– То, что желаешь взять, нужно держать не как во сне, а как что-то настоящее.
– Не понимаю.
– Я не могу притвориться, что держу это. Надо держать на самом деле.
– Всё равно не понимаю.
Ронан тоже, но он не знал, как объяснить по-другому. Несколько секунд он молчал и думал. Стояла тишина, не считая Бензопилы, которая вновь принялась потрошить труп конверта.
– Наверно, это как рукопожатие, – наконец сказал Ронан. – Ты знаешь, что сейчас человек протянет тебе руку, и он ее протягивает; и хотя раньше ты никогда с ним не встречался, но за секунду до прикосновения угадываешь, потная она или нет. Вот как-то так.
– Иными словами, ты не можешь объяснить.
– Я только что объяснил!
– Нет, ты использовал существительные и глаголы в интересном, но нелогичном сочетании.
– Я объяснил, – настаивал Ронан так яростно, что Бензопила захлопала крыльями, не сомневаясь, что ей грозит беда. – Это кошмар, чувак… тебе снится, что тебя укусили, а когда просыпаешься, у тебя болит рука. Вот так.
– О, – произнес Ганси. – Правда болит?
Иногда, когда он выносил нечто из сна, им двигал настолько неразумный порыв, что реальный мир несколько часов после пробуждения казался бледным и высушенным. Иногда он долго не мог владеть руками. Иногда Ганси находил Ронана и думал, что тот пьян. Иногда он действительно был пьян.
– Это значит «да»? И вообще, что это такое? – Ганси взял деревянный ящик.
Когда он повернул колесико, одна из кнопок на другой стороне вдавилась.
– Головоломка.
– И что это значит?
– Блин, а я знаю? Так она называлась во сне.
Ганси посмотрел на Ронана поверх очков.
– Не надо говорить со мной таким тоном. Иными словами, ты сам не понимаешь, что принес?
– Мне кажется, она нужна для перевода. Она это делала во сне.
Вблизи резьба превратилась в буквы и слова. Кнопки были такими маленькими, а буквы такими аккуратными, что Ганси не мог догадаться, как эту штуку сделали. И как разнообразные колесики встроили в ящик без всяких видимых швов на радужной деревянной поверхности.
– Здесь латынь, – заметил он и перевернул коробку. – Здесь греческий. А тут… санскрит, кажется. А это коптский?
Ронан спросил:
– Блин, кто вообще знает, как выглядит коптский?

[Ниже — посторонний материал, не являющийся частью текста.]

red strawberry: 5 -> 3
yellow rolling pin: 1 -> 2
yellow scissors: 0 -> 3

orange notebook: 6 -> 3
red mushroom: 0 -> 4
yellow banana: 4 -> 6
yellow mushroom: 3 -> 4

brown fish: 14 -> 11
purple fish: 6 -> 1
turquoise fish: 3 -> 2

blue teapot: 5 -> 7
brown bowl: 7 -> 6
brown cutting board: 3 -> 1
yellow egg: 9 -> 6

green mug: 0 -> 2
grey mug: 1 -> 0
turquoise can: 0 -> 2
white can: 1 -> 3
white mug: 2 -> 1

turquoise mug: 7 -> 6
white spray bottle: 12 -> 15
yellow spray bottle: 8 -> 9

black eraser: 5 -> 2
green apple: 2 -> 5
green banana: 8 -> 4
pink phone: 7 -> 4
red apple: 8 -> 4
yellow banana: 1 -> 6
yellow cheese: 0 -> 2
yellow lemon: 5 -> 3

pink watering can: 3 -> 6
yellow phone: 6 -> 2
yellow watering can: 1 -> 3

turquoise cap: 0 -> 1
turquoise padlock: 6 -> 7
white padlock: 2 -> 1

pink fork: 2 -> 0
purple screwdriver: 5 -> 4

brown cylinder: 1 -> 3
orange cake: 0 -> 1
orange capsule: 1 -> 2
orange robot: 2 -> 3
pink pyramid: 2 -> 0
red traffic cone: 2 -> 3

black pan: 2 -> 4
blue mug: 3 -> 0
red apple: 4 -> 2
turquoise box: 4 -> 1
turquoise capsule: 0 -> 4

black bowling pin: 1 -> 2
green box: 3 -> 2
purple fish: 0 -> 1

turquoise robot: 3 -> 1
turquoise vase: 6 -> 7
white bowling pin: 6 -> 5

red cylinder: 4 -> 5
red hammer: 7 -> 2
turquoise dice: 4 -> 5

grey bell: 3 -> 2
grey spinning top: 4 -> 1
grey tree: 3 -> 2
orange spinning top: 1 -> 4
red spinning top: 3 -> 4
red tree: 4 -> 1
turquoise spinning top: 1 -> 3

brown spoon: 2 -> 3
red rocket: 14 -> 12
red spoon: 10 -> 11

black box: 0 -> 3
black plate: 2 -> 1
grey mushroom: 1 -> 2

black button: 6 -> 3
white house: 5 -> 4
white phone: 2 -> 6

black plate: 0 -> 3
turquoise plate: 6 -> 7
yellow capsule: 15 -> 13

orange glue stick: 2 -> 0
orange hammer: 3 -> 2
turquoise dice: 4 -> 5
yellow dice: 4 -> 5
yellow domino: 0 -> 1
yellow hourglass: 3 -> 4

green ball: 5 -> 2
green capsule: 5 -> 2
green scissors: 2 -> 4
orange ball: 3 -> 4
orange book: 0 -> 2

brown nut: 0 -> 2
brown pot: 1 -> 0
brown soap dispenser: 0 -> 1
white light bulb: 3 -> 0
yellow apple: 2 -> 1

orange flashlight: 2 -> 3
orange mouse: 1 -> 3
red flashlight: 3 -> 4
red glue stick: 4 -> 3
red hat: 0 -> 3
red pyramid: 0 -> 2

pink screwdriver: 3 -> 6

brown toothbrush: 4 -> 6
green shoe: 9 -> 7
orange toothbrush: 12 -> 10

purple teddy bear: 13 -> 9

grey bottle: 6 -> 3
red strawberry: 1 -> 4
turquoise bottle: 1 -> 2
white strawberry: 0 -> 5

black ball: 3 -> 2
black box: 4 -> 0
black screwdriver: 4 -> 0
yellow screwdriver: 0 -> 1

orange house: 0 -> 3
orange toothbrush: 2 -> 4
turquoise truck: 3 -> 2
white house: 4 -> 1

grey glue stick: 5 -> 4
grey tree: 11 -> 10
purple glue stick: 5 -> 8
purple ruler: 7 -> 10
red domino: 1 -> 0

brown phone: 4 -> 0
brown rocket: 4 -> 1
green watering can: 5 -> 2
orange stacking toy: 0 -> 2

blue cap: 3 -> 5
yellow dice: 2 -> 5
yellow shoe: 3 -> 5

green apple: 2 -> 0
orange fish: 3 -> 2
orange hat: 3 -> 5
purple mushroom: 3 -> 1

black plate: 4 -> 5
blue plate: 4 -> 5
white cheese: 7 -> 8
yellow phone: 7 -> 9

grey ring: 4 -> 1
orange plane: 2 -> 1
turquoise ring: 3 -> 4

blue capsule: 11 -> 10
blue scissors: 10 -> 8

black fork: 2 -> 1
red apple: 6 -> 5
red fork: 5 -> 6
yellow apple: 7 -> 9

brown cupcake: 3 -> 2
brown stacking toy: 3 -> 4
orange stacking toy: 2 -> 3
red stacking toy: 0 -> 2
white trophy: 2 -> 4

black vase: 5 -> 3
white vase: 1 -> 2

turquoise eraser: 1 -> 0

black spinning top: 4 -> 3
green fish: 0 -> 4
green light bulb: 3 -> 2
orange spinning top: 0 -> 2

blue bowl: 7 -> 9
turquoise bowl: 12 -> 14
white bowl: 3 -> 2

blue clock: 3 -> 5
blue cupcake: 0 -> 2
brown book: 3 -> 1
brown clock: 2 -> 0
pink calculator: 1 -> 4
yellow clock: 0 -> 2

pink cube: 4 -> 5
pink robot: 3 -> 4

– Очевидно, ты. Я практически уверен, что это он. А эта сторона, с колесиками – мы. Во всяком случае, наш алфавит, и он складывается в английские слова. А здесь? Остальное – мертвые языки, но конкретно этот я не узнаю…
– Слушай, – сказал Ронан, поднимаясь на ноги. – Ты всё слишком усложняешь.
Он подошел к Ганси, взял ящик, повернул несколько колесиков на «английской» стороне, и сразу же кнопки на других сторонах задвигались. В этом было что-то нелогичное.
– У меня голова болит, – пожаловался Ганси.
Ронан показал ему английскую сторону. Буквы сложились в слово «дерево». Он перевернул коробку на латинскую сторону. Bratus. Потом на греческую. δένδρον.
– Значит, эта штука переводит английский на другие языки. Вот перевод слова «дерево». И всё-таки я не понимаю, что ЭТО такое. «T’ire»? Не похоже на…
Ганси замолчал. Его познания по части вымерших языковых курьезов истощились.
– Боже, как я устал.
– Ну так спи.
Ганси мрачно взглянул на друга, словно спрашивая, каким образом у Ронана, именно у Ронана хватило глупости предположить, будто сон – это нечто легко достижимое.
Ронан произнес:
– Поехали в Амбары.
Ганси бросил на него еще один взгляд. И этот взгляд спрашивал, каким образом у Ронана, именно у Ронана, хватило глупости предположить, что Ганси согласится на нечто настолько нелегальное с недосыпу.
Ронан предложил:
– Давай выпьем апельсинового соку.
Ганси задумался. И посмотрел на стол, где стоял горшочек с мятой, а рядом лежали ключи. Часы, пугающе уродливый старинный агрегат, который Ганси нашел на свалке, показывали 3.32.